What makes a physician scientist successful? Curiosity and persistence, says pediatric cardiologist Anne Murphy, citing Semenza’s perseverance in searching for HIF through labor intensive protein purification when traditional approaches failed. “I would have given up,” she laughs.
An observant clinical eye, helps too, she adds, noting that a patient’s deteriorating condition in the OR following bypass heart surgery prompted her research into the molecular basis of myocardial stunning, which may lead to sudden heart failure after open heart surgery. The work of her research team was named one of the top 10 research achievements for 1999 by the American Heart Association.
“There are clues all around us, we just need to look,” says Murphy. “As Yogi Berra used to say, you can see a lot just by looking.”
Being extraordinarily industrious, or producing the hard work, of course, is essential. Semenza says the goal is to be efficiently industrious, “not spending as many hours as possible at work, but getting as much done possible during that time at work. You do that is by learning to be efficient.”

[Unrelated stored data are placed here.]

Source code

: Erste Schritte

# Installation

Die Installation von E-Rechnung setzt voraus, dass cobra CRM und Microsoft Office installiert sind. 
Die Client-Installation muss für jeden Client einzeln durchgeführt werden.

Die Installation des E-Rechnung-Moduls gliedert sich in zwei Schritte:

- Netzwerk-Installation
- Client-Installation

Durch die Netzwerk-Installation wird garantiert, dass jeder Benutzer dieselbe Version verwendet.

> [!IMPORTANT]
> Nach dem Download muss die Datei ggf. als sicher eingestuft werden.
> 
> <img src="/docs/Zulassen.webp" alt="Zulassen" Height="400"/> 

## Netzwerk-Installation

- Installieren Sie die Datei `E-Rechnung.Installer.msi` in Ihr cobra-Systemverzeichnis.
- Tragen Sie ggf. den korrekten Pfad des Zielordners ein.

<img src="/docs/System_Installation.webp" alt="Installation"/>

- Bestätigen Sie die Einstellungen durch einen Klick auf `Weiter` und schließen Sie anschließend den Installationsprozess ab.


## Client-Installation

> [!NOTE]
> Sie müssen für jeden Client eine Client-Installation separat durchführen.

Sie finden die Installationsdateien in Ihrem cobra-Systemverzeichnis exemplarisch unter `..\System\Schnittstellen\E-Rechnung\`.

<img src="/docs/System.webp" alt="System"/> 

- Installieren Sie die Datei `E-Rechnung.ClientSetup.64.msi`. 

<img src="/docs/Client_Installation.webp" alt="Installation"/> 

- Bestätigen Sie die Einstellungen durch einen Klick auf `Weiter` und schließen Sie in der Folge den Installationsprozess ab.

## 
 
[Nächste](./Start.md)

That reinforces the lab team to be more productive. Rather than having your staff stressed out over making their deadline because things were left to the last minute, they are ahead of the game. “Which is why a lot of the staff like working with me because I’m never breathing down their neck at one minute to midnight,” says Semenza.
That in turn supports the work life balance, which physician scientists acknowledge is a necessary ingredient for success in science as well. As is spending some time at the end of each day to “think hard” about what you learned that day, says Valle. Allowing yourself to fail helps, too.

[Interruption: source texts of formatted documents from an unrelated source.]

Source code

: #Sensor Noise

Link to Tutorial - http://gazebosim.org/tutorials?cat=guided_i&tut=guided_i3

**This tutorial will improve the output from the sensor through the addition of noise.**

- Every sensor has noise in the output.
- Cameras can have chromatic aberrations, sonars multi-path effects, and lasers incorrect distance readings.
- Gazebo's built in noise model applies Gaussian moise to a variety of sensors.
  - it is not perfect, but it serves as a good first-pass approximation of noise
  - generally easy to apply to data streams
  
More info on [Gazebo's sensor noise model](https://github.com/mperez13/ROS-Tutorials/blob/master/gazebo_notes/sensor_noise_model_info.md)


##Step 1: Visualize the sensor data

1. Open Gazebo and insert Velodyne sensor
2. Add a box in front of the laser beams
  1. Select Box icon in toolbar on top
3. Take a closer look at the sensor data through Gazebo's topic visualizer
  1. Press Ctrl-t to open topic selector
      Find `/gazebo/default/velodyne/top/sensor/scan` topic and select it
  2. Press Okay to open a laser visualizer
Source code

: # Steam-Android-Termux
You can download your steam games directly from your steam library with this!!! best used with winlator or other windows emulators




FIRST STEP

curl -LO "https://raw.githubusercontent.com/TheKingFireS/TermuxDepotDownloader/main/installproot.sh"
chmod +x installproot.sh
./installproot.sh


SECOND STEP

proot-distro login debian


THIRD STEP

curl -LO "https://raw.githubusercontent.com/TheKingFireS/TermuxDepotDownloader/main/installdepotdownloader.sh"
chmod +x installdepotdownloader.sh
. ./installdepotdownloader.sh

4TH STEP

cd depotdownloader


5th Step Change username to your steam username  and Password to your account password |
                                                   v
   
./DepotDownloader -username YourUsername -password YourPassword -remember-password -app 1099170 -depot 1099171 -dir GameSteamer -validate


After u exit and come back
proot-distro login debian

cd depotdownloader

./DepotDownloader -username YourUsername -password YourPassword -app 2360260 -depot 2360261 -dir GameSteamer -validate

“Not every experiment works and you need time to figure out why it didn’t work,” says Dover.
Last but not least, passion and a vision.

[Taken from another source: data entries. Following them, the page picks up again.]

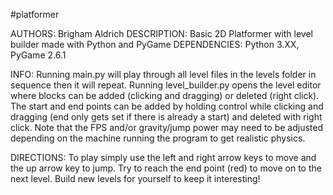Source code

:#platformer

AUTHORS:        Brigham Aldrich
DESCRIPTION:    Basic 2D Platformer with level builder made with Python and PyGame
DEPENDENCIES:   Python 3.XX, PyGame 2.6.1

INFO:           Running main.py will play through all level files in the levels folder in sequence then it will repeat.
                Running level_builder.py opens the level editor where blocks can be added (clicking and dragging) or deleted (right click).
                The start and end points can be added by holding control while clicking and dragging (end only gets set if there is already a start) and deleted with right click.
                Note that the FPS and/or gravity/jump power may need to be adjusted depending on the machine running the program to get realistic physics.

DIRECTIONS:     To play simply use the left and right arrow keys to move and the up arrow key to jump.
                Try to reach the end point (red) to move on to the next level.
                Build new levels for yourself to keep it interesting!
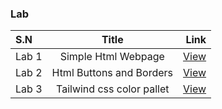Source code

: 

### Lab

| S.N      | Title | Link    |
| :---        |    :----:   |          ---: |
| Lab 1      | Simple Html Webpage     |  [View](Lab%201)|
| Lab 2      |Html Buttons and Borders    |  [View](Lab%202)|
| Lab 3      |Tailwind css color pallet   |  [View](Lab%203)|

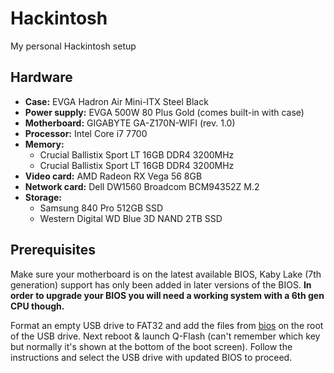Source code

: # Hackintosh

My personal Hackintosh setup

## Hardware

- **Case:** EVGA Hadron Air Mini-ITX Steel Black
- **Power supply:** EVGA 500W 80 Plus Gold (comes built-in with case)     
- **Motherboard:** GIGABYTE GA-Z170N-WIFI (rev. 1.0)
- **Processor:** Intel Core i7 7700
- **Memory:**
  - Crucial Ballistix Sport LT 16GB DDR4 3200MHz
  - Crucial Ballistix Sport LT 16GB DDR4 3200MHz
- **Video card:** AMD Radeon RX Vega 56 8GB
- **Network card:** Dell DW1560 Broadcom BCM94352Z M.2
- **Storage:**
  - Samsung 840 Pro 512GB SSD
  - Western Digital WD Blue 3D NAND 2TB SSD

## Prerequisites

Make sure your motherboard is on the latest available BIOS, Kaby Lake (7th generation) support has only been added in later versions of the BIOS. **In order to upgrade your BIOS you will need a working system with a 6th gen CPU though.**

Format an empty USB drive to FAT32 and add the files from [bios](bios) on the root of the USB drive. Next reboot & launch Q-Flash (can't remember which key but normally it's shown at the bottom of the boot screen). Follow the instructions and select the USB drive with updated BIOS to proceed.
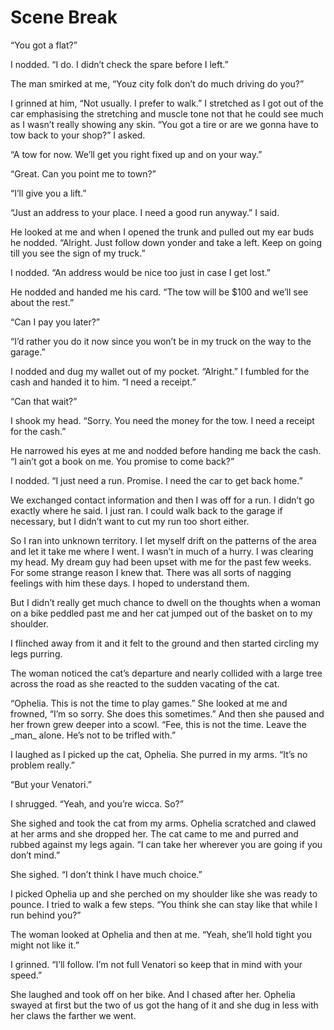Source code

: #  Scene Break

“You got a flat?”

I nodded. “I do. I didn’t check the spare before I left.”

The man smirked at me, “Youz city folk don’t do much driving do you?”

I grinned at him, “Not usually. I prefer to walk.” I stretched as I got out of
the car emphasising the stretching and muscle tone not that he could see much as
I wasn’t really showing any skin. “You got a tire or are we gonna have to tow
back to your shop?” I asked.

“A tow for now. We’ll get you right fixed up and on your way.”

“Great. Can you point me to town?”

“I’ll give you a lift.”

“Just an address to your place. I need a good run anyway.” I said.

He looked at me and when I opened the trunk and pulled out my ear buds he
nodded. “Alright. Just follow down yonder and take a left. Keep on going till
you see the sign of my truck.”

I nodded. “An address would be nice too just in case I get lost.”

He nodded and handed me his card. “The tow will be \$100 and we’ll see about the
rest.”

“Can I pay you later?”

“I’d rather you do it now since you won’t be in my truck on the way to the
garage.”

I nodded and dug my wallet out of my pocket. “Alright.” I fumbled for the cash
and handed it to him. “I need a receipt.”

“Can that wait?”

I shook my head. “Sorry. You need the money for the tow. I need a receipt for
the cash.”

He narrowed his eyes at me and nodded before handing me back the cash. “I ain’t
got a book on me. You promise to come back?”

I nodded. “I just need a run. Promise. I need the car to get back home.”

We exchanged contact information and then I was off for a run. I didn’t go
exactly where he said. I just ran. I could walk back to the garage if necessary,
but I didn’t want to cut my run too short either.

So I ran into unknown territory. I let myself drift on the patterns of the area
and let it take me where I went. I wasn’t in much of a hurry. I was clearing my
head. My dream guy had been upset with me for the past few weeks. For some
strange reason I knew that. There was all sorts of nagging feelings with him
these days. I hoped to understand them.

But I didn’t really get much chance to dwell on the thoughts when a woman on a
bike peddled past me and her cat jumped out of the basket on to my shoulder.

I flinched away from it and it felt to the ground and then started circling my
legs purring.

The woman noticed the cat’s departure and nearly collided with a large tree
across the road as she reacted to the sudden vacating of the cat.

“Ophelia. This is not the time to play games.” She looked at me and frowned,
“I’m so sorry. She does this sometimes.” And then she paused and her frown grew
deeper into a scowl. “Fee, this is not the time. Leave the \_man\_ alone. He’s
not to be trifled with.”

I laughed as I picked up the cat, Ophelia. She purred in my arms. “It’s no
problem really.”

“But your Venatori.”

I shrugged. “Yeah, and you’re wicca. So?”

She sighed and took the cat from my arms. Ophelia scratched and clawed at her
arms and she dropped her. The cat came to me and purred and rubbed against my
legs again. “I can take her wherever you are going if you don’t mind.”

She sighed. “I don’t think I have much choice.”

I picked Ophelia up and she perched on my shoulder like she was ready to pounce.
I tried to walk a few steps. “You think she can stay like that while I run
behind you?”

The woman looked at Ophelia and then at me. “Yeah, she’ll hold tight you might
not like it.”

I grinned. “I’ll follow. I’m not full Venatori so keep that in mind with your
speed.”

She laughed and took off on her bike. And I chased after her. Ophelia swayed at
first but the two of us got the hang of it and she dug in less with her claws
the farther we went.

“To be successful, you have to really want it, because it’s hard,” says McGrath-Morrow. “You can be a super smart person, but if you don’t really want it, you’re not going to do it. But you can’t do it unless you have the environment and people who can help you — you can’t do it on drive alone.”
In that regard, concludes Cutting, “Gregg has been a nice exemplar. There are many of us who have had our own great successes and we’re happy to pursue these paths.”
Adds Dover, “Gregg Semenza, in my mind, has inherited and reached the epitome of what we all have felt since Barton Childs, what we as physician scientists wanted to accomplish — we wanted to make a difference. We wanted to straddle the clinic and the patient with the laboratory — we wanted to change medicine.”